# Supplied passage:
____________________

Brown attempted to characterize the upward variance as resting solely on the judge’s view that he had never had a sustained period of lawful behavior. The Tenth Circuit rejected that framing, pointing to a multi-factor explanation: repetitive and consistent fraud over a long period; many moving parts and recruitment of others; danger to co-conspirators and potentially innocent third parties; the scheme’s sophistication (even though not charged as a Guidelines enhancement); and an underappreciated criminal history.

The opinion is especially instructive in its treatment of “double counting” concerns. Relying on United States v. Alapizco-Valenzuela, it reiterates that facts already captured by the Guidelines may still support a variance if the court explains why the Guidelines treatment under-describes the defendant’s circumstances. Here, even though Brown’s criminal history category was II, the court articulated that his “life-long and consistent criminal conduct” was not fully reflected.

4. Substantive Reasonableness: Deference to District Court’s Weighing

On the extent of the variance (11 months above the top of the advisory range), the panel applied the deferential approach described in United States v. Rocha and United States v. Guevara-Lopez. It held the district court’s justification was sufficiently connected to § 3553(a) and not irrational or arbitrary. It also rejected the argument that dangerousness was fully accounted for by the § 2B1.1(b)(16)(A) enhancement, explaining the variance reflected broader concerns (public protection, persistent conduct, scope and sophistication, underrepresented criminal history) rather than merely repeating the enhancement’s rationale.

C. Impact

Although the disposition is labeled nonprecedential, its reasoning is likely to be persuasive in future Tenth Circuit sentencing disputes involving staged collisions or similarly dangerous fraud methods. Key practical effects include:

  • Enhancement applicability in staged-collision fraud: The opinion reinforces that deliberately caused crashes are categorically risky enough to support § 2B1.1(b)(16)(A) without a requirement for incident-by-incident proof of near-fatal outcomes.
  • Variance justification can include “uncharged” sophistication: Even where a court does not apply U.S.S.G. § 2B1.1(b)(10)(C), it may still consider the scheme’s multi-step complexity under § 3553(a) when deciding whether and how far to vary.
  • Criminal history underrepresentation remains a robust variance ground: The opinion endorses upward variances when a defendant’s formal criminal history category fails to reflect persistent criminal conduct, so long as the court explains the mismatch.
  • Preservation matters: Challenges to the sufficiency of the sentencing court’s explanation, if not raised contemporaneously, face the steep barrier of plain-error review.

IV. Complex Concepts Simplified

  • Procedural vs. substantive reasonableness: Procedural reasonableness asks whether the court properly calculated the Guidelines and adequately explained the sentence. Substantive reasonableness asks whether the length of the sentence makes sense in light of the statutory goals in 18 U.S.C. § 3553(a).

____________________

# Information provided:
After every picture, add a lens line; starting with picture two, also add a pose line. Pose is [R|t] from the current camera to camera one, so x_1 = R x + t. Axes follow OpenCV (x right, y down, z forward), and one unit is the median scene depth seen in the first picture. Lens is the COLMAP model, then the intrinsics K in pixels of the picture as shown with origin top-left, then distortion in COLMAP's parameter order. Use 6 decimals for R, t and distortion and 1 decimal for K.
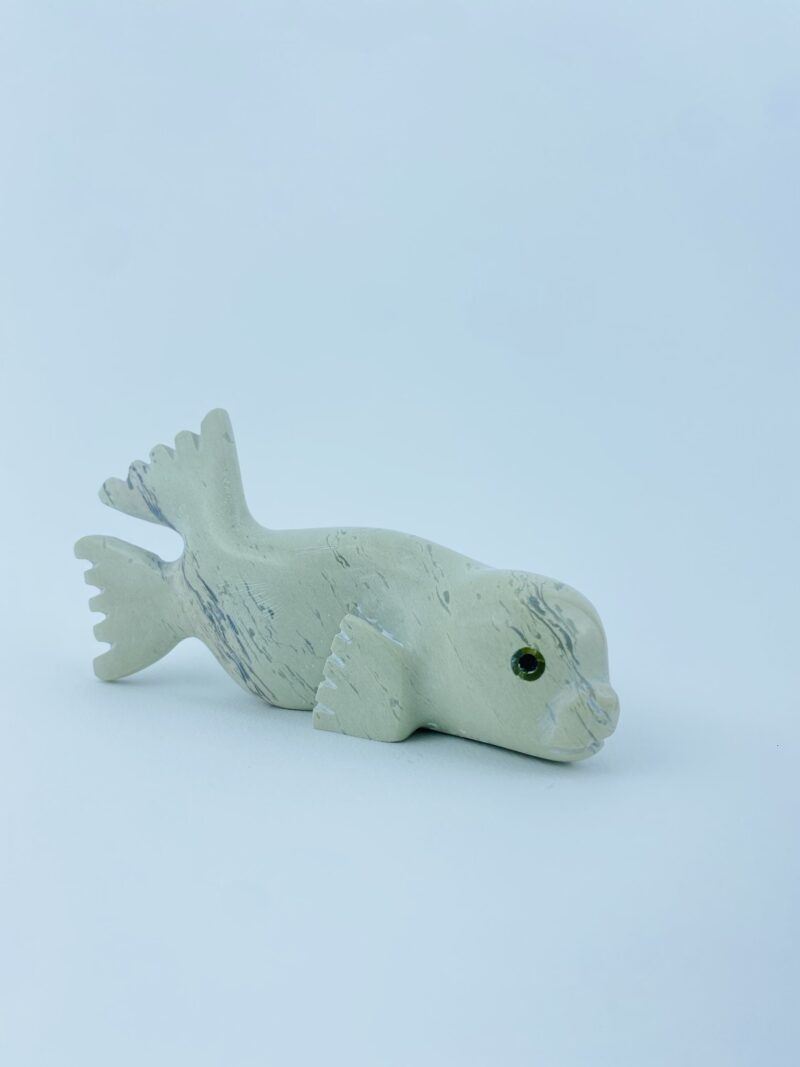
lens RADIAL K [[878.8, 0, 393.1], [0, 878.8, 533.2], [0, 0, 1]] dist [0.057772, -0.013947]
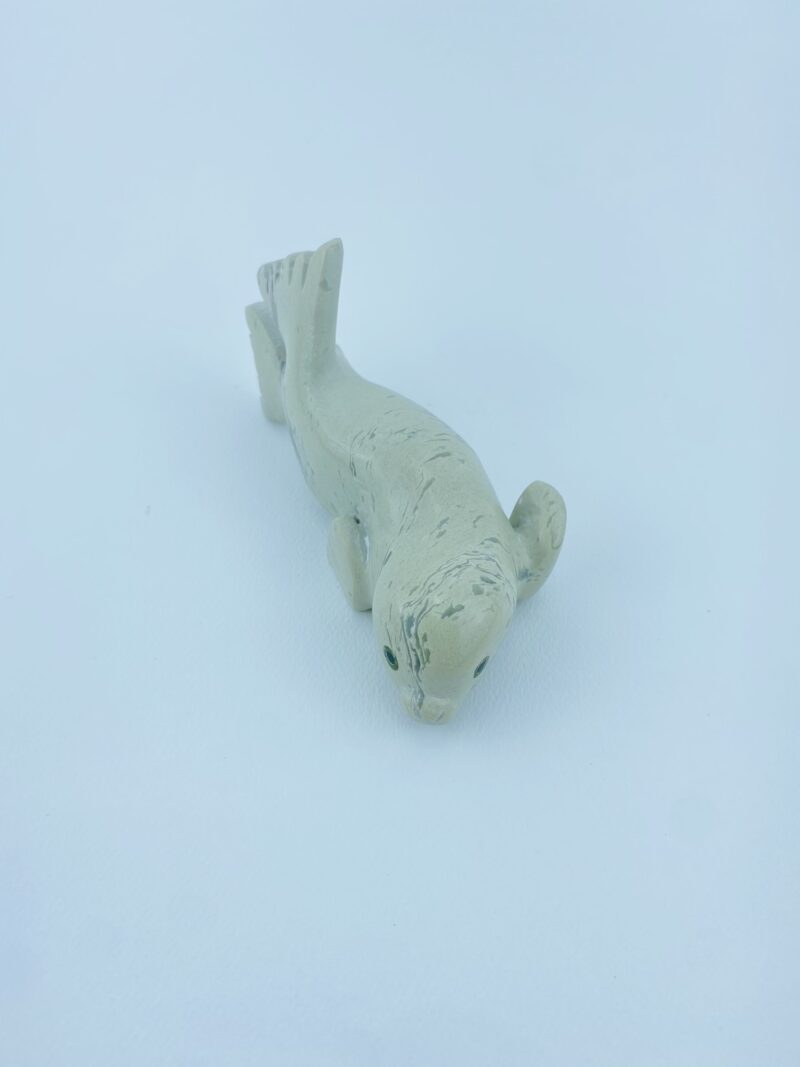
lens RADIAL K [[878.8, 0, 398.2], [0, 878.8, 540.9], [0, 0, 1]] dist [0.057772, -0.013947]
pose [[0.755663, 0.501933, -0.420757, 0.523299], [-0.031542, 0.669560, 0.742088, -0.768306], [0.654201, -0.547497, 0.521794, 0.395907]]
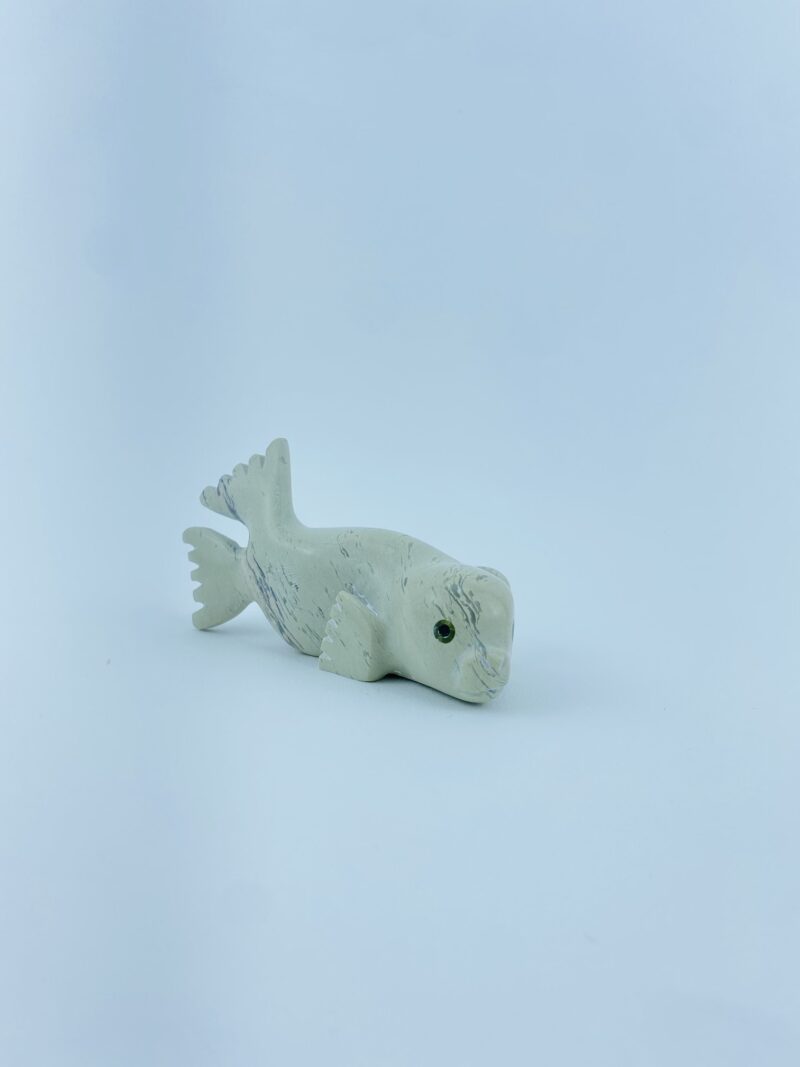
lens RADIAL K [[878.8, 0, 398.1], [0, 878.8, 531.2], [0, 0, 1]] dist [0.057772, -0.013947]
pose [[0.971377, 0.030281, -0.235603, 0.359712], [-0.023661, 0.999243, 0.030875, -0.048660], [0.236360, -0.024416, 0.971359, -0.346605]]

____________________

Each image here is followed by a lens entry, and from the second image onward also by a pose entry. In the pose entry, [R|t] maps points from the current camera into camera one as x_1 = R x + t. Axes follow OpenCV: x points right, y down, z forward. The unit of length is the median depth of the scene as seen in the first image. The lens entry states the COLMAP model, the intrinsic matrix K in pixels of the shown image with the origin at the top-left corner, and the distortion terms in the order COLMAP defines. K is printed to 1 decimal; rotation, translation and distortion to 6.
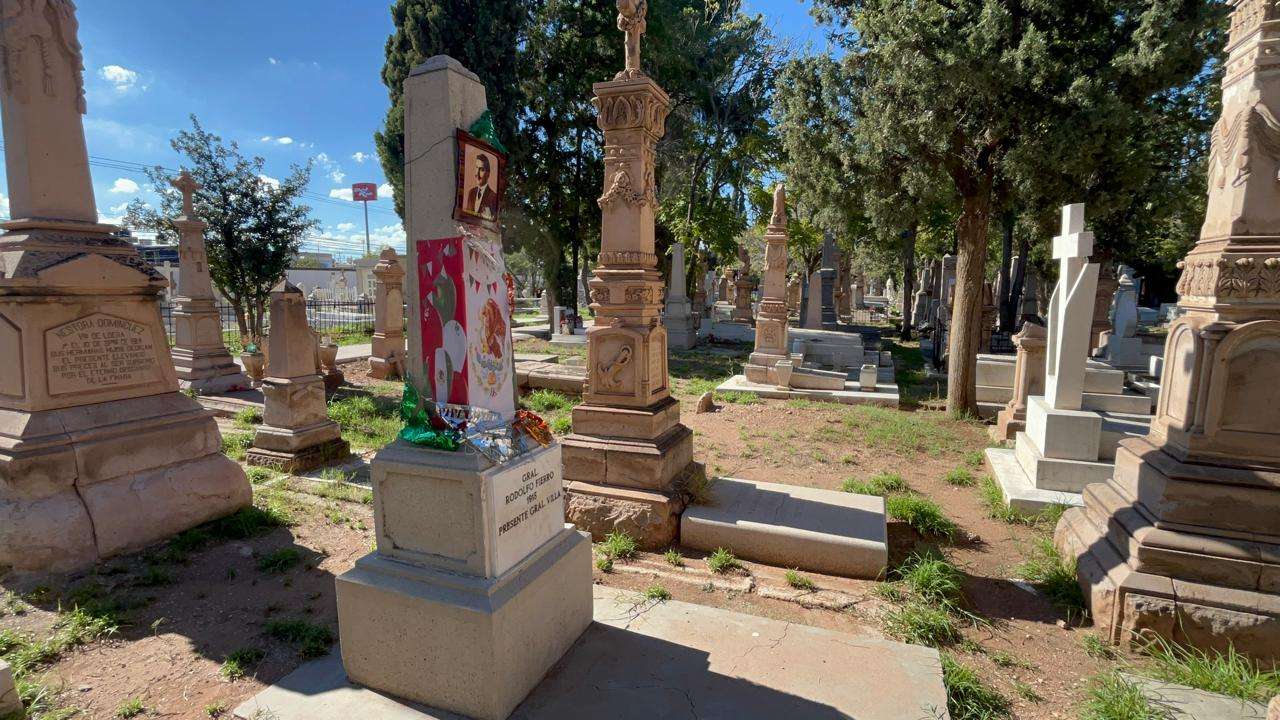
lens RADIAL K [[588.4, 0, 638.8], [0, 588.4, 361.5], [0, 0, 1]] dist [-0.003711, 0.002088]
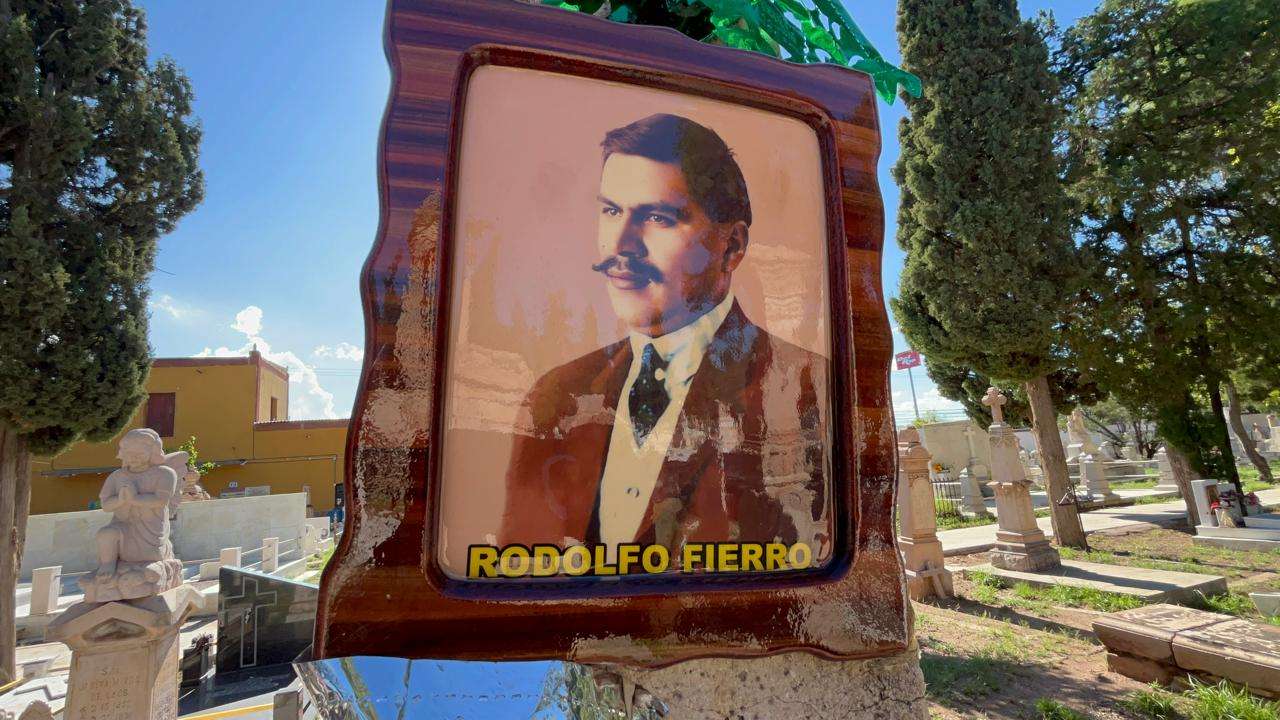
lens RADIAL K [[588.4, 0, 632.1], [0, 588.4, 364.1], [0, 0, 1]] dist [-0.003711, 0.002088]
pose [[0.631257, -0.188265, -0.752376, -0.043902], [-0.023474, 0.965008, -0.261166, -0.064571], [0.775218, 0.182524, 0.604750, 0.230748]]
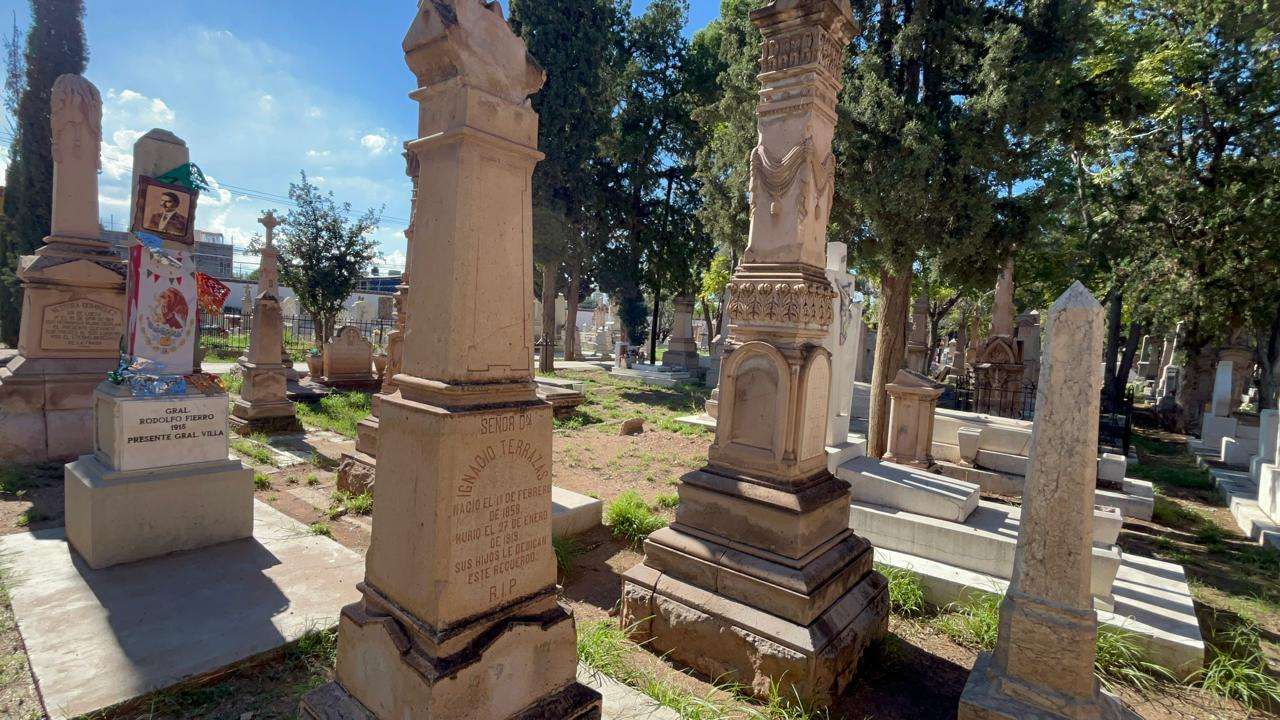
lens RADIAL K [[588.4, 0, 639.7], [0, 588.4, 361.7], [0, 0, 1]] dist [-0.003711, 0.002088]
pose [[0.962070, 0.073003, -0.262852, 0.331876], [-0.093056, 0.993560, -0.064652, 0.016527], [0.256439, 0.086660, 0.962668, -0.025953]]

____________________

Decide whether each statement below agrees with the sentencing commentary, answering yes or no and quoting the deciding words from the commentary. (a) The variance imposed was 11 months above the top of the advisory range. (b) Brown's criminal history category was III. (c) The disposition is labeled precedential. The items stand apart from the sentencing commentary and are separate material.

# Expected answer:
(a) Yes: "11 months above the top of the advisory range"
(b) No: "even though Brown’s criminal history category was II"
(c) No: "Although the disposition is labeled nonprecedential"